## [MATERIAL FOR THIS EXERCISE]
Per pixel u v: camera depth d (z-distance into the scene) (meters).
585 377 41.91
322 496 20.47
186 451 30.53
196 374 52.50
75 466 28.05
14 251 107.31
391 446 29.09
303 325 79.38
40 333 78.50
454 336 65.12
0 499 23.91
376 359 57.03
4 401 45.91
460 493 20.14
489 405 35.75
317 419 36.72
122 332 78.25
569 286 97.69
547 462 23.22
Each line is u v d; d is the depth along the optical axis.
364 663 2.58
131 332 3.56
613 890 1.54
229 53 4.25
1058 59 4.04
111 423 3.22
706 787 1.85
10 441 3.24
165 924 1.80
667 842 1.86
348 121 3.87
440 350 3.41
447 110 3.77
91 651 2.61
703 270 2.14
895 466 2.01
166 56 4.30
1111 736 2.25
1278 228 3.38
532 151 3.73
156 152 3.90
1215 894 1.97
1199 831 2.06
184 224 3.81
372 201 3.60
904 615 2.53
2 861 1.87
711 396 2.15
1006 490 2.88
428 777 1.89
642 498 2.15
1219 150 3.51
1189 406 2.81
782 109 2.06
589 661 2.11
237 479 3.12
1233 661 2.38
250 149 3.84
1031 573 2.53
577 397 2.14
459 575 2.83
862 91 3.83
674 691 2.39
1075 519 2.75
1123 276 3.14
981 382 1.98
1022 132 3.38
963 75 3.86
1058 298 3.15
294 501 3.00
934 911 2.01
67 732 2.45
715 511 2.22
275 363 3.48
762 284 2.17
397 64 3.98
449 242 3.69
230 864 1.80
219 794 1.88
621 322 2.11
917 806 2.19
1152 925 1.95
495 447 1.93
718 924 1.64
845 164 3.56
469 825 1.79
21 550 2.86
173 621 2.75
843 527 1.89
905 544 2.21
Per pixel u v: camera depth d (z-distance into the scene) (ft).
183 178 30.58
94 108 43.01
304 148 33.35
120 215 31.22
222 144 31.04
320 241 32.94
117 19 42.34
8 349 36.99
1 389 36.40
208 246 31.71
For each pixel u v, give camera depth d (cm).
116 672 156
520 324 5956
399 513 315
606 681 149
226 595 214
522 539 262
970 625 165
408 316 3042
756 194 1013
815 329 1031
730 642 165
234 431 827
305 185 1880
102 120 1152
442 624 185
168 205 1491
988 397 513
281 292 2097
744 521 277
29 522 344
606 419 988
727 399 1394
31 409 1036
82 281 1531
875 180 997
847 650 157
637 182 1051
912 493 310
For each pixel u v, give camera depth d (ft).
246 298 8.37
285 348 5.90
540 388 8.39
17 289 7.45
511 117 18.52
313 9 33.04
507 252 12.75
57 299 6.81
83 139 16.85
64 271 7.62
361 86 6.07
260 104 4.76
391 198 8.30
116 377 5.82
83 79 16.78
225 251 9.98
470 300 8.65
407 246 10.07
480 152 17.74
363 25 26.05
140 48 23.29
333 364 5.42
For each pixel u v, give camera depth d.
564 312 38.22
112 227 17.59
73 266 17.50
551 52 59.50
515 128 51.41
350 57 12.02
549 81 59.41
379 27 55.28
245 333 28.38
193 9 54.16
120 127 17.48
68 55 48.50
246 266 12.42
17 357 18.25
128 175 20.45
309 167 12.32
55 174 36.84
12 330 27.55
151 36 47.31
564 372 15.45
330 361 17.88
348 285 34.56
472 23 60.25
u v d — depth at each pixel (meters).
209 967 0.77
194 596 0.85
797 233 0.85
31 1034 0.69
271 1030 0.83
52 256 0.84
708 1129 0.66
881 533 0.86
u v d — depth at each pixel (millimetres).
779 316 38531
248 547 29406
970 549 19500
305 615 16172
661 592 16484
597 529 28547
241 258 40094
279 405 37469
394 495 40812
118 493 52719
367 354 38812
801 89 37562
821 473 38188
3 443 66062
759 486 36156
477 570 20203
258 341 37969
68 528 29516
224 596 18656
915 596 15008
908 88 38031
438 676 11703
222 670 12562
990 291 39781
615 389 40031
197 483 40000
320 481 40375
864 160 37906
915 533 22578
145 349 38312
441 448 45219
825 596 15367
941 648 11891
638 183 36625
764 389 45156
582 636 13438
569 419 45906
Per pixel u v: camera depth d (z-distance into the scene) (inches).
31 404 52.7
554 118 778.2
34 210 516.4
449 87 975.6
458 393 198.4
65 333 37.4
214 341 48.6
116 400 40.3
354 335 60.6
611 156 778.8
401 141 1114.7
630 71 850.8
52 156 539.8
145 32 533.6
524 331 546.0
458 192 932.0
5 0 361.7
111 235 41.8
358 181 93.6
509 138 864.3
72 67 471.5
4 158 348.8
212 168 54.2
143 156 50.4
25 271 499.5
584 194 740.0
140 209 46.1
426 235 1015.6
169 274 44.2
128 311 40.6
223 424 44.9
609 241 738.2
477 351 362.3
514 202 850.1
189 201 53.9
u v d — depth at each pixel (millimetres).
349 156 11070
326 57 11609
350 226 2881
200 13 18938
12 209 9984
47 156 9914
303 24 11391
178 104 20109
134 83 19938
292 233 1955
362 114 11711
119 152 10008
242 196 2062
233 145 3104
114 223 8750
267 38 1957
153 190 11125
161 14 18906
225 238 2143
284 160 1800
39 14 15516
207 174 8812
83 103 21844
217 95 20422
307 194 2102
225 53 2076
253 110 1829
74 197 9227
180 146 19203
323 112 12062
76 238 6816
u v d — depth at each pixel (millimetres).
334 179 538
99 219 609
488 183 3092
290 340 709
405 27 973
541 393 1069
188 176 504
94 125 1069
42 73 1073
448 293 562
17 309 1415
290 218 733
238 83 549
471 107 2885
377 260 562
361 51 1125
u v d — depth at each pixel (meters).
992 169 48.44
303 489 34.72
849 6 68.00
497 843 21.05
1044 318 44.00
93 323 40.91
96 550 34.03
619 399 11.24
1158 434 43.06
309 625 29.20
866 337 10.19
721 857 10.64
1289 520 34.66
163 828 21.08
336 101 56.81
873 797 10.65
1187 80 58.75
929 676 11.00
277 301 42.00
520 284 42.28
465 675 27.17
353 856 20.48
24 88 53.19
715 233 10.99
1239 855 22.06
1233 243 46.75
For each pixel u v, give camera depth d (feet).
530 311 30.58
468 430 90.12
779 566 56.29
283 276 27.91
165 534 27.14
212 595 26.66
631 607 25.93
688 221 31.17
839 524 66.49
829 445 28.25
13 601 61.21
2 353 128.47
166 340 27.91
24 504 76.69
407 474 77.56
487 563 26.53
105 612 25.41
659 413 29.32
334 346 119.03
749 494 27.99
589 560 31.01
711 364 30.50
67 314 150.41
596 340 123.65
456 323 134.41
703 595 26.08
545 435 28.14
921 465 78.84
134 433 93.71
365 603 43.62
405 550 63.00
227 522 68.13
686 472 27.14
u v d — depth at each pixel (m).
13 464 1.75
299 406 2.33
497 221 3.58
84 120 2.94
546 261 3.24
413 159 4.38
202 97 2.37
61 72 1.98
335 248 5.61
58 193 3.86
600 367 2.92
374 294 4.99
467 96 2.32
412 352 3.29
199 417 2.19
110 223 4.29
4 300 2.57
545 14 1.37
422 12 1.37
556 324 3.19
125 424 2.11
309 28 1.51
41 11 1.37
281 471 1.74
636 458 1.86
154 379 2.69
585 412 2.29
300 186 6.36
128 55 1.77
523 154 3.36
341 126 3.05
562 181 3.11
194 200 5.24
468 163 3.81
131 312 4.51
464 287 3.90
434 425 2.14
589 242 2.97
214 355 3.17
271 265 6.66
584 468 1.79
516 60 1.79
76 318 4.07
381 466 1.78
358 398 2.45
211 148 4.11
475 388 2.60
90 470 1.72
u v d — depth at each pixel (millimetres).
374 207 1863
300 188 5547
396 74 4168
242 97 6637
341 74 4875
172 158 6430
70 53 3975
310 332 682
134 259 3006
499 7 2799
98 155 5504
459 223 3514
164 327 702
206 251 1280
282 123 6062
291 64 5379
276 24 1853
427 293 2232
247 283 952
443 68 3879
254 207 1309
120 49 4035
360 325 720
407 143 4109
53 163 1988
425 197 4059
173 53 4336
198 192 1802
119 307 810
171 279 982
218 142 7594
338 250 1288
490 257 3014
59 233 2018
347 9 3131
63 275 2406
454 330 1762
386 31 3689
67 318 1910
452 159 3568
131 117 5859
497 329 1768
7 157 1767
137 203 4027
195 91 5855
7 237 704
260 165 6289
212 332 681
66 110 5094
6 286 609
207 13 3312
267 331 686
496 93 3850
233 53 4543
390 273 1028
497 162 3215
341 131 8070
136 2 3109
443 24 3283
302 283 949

## [PROBLEM TO SOLVE]
Your output should consist solely of the lines from the beginning of the entries through the line containing "522 539 262", reproduced exactly.

## [ANSWER TO THIS TASK]
Per pixel u v: camera depth d (z-distance into the scene) (meters).
585 377 41.91
322 496 20.47
186 451 30.53
196 374 52.50
75 466 28.05
14 251 107.31
391 446 29.09
303 325 79.38
40 333 78.50
454 336 65.12
0 499 23.91
376 359 57.03
4 401 45.91
460 493 20.14
489 405 35.75
317 419 36.72
122 332 78.25
569 286 97.69
547 462 23.22
Each line is u v d; d is the depth along the optical axis.
364 663 2.58
131 332 3.56
613 890 1.54
229 53 4.25
1058 59 4.04
111 423 3.22
706 787 1.85
10 441 3.24
165 924 1.80
667 842 1.86
348 121 3.87
440 350 3.41
447 110 3.77
91 651 2.61
703 270 2.14
895 466 2.01
166 56 4.30
1111 736 2.25
1278 228 3.38
532 151 3.73
156 152 3.90
1215 894 1.97
1199 831 2.06
184 224 3.81
372 201 3.60
904 615 2.53
2 861 1.87
711 396 2.15
1006 490 2.88
428 777 1.89
642 498 2.15
1219 150 3.51
1189 406 2.81
782 109 2.06
589 661 2.11
237 479 3.12
1233 661 2.38
250 149 3.84
1031 573 2.53
577 397 2.14
459 575 2.83
862 91 3.83
674 691 2.39
1075 519 2.75
1123 276 3.14
981 382 1.98
1022 132 3.38
963 75 3.86
1058 298 3.15
294 501 3.00
934 911 2.01
67 732 2.45
715 511 2.22
275 363 3.48
762 284 2.17
397 64 3.98
449 242 3.69
230 864 1.80
219 794 1.88
621 322 2.11
917 806 2.19
1152 925 1.95
495 447 1.93
718 924 1.64
845 164 3.56
469 825 1.79
21 550 2.86
173 621 2.75
843 527 1.89
905 544 2.21
Per pixel u v: camera depth d (z-distance into the scene) (ft).
183 178 30.58
94 108 43.01
304 148 33.35
120 215 31.22
222 144 31.04
320 241 32.94
117 19 42.34
8 349 36.99
1 389 36.40
208 246 31.71
For each pixel u v, give camera depth d (cm).
116 672 156
520 324 5956
399 513 315
606 681 149
226 595 214
522 539 262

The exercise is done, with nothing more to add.